#### [Supplied data]
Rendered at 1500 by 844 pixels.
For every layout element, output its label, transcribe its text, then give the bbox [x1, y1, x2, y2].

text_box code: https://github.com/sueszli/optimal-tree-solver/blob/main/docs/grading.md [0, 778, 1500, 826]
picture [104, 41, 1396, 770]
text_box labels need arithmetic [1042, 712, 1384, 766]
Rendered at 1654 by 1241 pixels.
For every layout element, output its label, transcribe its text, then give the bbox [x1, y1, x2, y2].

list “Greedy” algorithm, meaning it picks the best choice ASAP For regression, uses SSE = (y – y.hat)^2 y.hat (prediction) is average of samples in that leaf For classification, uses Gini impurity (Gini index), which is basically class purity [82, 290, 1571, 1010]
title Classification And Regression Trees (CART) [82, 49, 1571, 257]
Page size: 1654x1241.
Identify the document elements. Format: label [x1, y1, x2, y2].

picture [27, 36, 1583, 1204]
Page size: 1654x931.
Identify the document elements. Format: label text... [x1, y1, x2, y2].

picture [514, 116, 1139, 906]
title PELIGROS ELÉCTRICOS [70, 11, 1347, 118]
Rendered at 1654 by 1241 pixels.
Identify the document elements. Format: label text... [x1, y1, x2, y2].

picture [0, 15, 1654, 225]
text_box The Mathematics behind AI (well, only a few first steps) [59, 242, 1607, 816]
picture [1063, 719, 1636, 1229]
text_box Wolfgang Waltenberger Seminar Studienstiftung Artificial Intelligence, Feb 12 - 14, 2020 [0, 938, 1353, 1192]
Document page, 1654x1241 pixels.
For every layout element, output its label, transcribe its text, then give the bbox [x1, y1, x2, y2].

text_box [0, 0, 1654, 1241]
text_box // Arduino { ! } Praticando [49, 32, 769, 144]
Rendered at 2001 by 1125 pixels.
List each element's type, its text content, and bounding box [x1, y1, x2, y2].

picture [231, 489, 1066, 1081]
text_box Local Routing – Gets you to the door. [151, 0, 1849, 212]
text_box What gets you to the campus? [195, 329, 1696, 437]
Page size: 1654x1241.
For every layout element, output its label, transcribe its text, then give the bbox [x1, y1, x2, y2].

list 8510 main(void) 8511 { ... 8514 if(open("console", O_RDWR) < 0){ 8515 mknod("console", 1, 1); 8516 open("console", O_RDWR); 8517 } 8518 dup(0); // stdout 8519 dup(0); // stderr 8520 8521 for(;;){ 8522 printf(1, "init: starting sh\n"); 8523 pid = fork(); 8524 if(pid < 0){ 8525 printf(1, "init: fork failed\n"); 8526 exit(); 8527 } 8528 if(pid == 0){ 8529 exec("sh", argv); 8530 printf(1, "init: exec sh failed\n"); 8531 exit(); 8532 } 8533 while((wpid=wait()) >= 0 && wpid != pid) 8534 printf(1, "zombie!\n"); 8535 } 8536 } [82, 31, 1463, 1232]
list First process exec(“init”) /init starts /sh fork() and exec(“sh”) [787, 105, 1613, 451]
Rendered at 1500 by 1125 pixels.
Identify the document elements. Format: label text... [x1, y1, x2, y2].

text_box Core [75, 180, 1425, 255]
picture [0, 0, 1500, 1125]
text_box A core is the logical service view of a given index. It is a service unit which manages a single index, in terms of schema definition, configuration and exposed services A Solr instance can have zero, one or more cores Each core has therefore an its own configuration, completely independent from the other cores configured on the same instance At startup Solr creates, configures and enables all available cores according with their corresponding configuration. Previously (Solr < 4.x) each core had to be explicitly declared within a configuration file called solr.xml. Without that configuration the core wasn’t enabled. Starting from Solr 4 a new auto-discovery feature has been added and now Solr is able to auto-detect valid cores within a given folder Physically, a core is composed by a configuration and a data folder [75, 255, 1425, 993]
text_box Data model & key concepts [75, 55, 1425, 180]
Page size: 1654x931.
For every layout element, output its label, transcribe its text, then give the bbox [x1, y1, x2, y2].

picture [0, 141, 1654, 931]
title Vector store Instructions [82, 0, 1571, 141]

#### [Task goal]
Reproduce the listing above word for word, starting at its first line and ending with the line that contains "text_box labels need", with both ends included.

#### [Full answer]
Rendered at 1500 by 844 pixels.
For every layout element, output its label, transcribe its text, then give the bbox [x1, y1, x2, y2].

text_box code: https://github.com/sueszli/optimal-tree-solver/blob/main/docs/grading.md [0, 778, 1500, 826]
picture [104, 41, 1396, 770]
text_box labels need arithmetic [1042, 712, 1384, 766]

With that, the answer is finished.